Replacing the hard drive itself is a last resort for a live production server, and a friend suggested the drive controller could be the problem, so I confirmed that the drive controller for our server was not on-board (on its own card), and I attempted to convince the company hosting our server of the problem so they would replace the drive controller. I ran my own tests first with an iostat check while doing a read of the main hard drive (cat /etc/sda > /dev/null). This produced steadily worsening results the longer the test went on, and always much worse than our secondary drive. I passed these results on to the hosting company, and they replied that a “badblocks –vv” produced results that showed things looked fine.

So I was about to go run his test to confirm his findings, but decided to check parameters first, as I always like to do before running new Linux commands.  Thank Thor I did. The admin had meant to write “badblocks –v” (verbose) and typoed with a double key stroke. The two v’s looked like a w due to the font, and had I ran a “badblocks –w” (write-mode test), I would have wiped out the entire hard drive.

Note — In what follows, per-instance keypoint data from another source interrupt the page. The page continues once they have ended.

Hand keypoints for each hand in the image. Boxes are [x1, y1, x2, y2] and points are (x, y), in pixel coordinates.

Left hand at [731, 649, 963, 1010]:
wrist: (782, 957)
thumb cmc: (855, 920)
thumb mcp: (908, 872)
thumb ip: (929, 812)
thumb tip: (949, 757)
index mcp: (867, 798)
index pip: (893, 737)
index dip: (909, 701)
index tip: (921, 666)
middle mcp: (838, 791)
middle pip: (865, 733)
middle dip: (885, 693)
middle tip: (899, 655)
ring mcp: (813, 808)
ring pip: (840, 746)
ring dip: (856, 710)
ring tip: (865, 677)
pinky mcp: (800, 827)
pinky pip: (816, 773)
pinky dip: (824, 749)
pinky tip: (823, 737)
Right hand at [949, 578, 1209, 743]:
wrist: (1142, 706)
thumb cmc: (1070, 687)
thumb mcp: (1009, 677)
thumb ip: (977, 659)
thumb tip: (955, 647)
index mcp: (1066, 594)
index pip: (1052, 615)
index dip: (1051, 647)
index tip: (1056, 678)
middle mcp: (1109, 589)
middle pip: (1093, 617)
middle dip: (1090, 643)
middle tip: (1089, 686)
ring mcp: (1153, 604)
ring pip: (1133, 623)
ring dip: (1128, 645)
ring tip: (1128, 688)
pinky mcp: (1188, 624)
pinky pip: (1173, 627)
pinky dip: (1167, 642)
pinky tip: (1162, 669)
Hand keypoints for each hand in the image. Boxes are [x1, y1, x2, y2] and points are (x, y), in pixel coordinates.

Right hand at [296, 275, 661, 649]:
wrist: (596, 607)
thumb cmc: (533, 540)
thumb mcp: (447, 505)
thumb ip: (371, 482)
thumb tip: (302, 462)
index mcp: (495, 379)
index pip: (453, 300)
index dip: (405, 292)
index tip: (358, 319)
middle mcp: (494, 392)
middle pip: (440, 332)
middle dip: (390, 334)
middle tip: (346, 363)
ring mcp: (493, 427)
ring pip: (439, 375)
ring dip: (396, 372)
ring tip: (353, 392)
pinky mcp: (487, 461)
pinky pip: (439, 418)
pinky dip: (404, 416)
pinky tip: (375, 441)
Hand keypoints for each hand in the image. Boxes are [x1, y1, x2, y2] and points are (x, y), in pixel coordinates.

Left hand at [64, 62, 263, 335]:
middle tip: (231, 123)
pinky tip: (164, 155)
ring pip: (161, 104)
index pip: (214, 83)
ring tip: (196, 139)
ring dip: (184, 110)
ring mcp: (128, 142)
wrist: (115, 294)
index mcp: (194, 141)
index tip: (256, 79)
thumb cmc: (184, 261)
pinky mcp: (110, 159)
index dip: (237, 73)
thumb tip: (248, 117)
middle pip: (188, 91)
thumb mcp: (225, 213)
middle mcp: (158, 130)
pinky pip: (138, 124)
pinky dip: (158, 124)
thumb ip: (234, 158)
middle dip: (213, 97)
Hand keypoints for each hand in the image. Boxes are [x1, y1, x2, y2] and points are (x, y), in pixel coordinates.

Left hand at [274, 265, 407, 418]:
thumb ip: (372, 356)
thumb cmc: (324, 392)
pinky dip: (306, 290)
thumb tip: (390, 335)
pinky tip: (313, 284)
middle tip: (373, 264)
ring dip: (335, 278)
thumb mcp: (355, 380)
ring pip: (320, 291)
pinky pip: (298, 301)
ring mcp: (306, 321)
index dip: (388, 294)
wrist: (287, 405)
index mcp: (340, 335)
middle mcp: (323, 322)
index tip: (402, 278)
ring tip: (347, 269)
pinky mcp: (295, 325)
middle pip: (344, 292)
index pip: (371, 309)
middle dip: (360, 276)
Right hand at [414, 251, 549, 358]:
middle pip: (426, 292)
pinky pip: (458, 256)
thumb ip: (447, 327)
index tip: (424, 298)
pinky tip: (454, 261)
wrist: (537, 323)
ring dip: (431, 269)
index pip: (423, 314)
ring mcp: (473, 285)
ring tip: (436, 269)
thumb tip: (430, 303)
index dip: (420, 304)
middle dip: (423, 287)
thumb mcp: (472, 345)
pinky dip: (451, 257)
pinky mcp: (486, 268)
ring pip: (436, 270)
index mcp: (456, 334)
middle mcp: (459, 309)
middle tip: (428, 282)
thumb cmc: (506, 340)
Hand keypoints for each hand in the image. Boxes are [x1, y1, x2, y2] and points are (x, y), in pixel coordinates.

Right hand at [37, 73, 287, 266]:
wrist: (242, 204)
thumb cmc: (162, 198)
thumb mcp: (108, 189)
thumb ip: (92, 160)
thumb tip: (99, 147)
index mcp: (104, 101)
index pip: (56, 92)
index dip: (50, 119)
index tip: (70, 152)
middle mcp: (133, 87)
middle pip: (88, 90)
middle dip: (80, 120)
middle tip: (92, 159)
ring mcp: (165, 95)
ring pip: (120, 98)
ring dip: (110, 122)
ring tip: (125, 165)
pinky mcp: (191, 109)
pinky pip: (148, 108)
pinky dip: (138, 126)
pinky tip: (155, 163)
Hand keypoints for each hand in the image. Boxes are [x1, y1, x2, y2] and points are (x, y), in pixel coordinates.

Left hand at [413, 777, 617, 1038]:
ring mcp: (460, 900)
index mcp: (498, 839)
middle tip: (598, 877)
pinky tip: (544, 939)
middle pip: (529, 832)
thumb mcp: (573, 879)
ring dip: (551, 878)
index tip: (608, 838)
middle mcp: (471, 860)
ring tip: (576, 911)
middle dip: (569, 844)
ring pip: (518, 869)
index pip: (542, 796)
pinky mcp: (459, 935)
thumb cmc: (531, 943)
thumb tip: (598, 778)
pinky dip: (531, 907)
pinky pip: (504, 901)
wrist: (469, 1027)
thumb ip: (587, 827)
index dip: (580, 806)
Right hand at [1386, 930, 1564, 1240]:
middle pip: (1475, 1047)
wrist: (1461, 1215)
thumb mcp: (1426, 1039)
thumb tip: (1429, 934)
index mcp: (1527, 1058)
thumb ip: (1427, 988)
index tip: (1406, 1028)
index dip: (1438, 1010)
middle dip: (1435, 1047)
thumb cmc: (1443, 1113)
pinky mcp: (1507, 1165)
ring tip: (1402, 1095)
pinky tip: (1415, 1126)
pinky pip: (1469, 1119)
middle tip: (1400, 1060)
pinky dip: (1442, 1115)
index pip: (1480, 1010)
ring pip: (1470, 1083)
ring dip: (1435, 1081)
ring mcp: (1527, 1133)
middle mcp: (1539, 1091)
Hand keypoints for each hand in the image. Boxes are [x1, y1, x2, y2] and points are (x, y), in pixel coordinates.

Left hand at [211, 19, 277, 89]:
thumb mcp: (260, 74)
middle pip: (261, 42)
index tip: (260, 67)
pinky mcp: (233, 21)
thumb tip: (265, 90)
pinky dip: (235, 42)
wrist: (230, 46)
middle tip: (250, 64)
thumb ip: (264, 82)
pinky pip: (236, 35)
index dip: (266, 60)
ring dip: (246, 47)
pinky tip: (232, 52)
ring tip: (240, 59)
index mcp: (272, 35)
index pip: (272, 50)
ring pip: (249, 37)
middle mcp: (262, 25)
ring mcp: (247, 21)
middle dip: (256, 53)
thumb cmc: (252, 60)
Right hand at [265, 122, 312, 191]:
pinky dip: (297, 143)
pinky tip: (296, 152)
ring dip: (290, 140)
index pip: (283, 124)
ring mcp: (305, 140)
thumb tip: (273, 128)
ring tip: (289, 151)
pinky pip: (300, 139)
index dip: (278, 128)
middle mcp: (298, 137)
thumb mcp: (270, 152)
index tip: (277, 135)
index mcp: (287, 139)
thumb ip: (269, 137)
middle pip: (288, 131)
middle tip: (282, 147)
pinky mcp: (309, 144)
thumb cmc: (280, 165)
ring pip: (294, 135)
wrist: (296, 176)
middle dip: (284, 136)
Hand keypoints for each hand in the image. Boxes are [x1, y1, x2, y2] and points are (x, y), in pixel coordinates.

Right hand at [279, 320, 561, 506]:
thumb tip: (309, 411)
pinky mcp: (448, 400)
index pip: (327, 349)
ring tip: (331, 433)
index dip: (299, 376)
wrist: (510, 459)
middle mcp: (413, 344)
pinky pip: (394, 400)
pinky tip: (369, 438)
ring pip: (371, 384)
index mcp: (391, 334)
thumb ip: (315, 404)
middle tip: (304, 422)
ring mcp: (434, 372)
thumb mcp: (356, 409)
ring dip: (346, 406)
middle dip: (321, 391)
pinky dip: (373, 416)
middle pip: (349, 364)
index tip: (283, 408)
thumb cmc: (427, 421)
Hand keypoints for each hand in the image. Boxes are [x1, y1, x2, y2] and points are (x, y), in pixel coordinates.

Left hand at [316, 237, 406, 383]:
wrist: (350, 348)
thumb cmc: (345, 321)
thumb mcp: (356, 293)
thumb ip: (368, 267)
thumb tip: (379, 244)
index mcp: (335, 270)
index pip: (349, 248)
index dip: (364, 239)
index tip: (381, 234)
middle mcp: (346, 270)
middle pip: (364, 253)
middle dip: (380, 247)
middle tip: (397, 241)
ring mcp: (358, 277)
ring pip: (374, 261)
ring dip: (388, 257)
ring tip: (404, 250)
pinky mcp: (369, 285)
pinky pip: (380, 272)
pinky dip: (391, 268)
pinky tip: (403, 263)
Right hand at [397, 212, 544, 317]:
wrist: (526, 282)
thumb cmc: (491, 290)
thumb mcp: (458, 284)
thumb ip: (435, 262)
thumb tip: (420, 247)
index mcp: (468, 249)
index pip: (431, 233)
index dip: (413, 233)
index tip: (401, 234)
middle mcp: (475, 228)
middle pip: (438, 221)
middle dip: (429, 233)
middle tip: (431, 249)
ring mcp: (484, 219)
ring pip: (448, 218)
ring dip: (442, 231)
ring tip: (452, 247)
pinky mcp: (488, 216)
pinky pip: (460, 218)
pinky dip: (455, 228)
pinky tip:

Anyways, the test outputted the same basic results as my iostat test with throughput results very quickly decreasing from a remotely acceptable level to almost nil.  Of course, the admin only took the best results of the test, ignoring the rest.

I had them swap out the drive controller anyways, and it hasn’t fixed things, so a hard drive replace will probably be needed soon.  This kind of problem would be trivial if I had access to the server and could just test the hardware myself, but that is a price to pay for proper security at a server farm.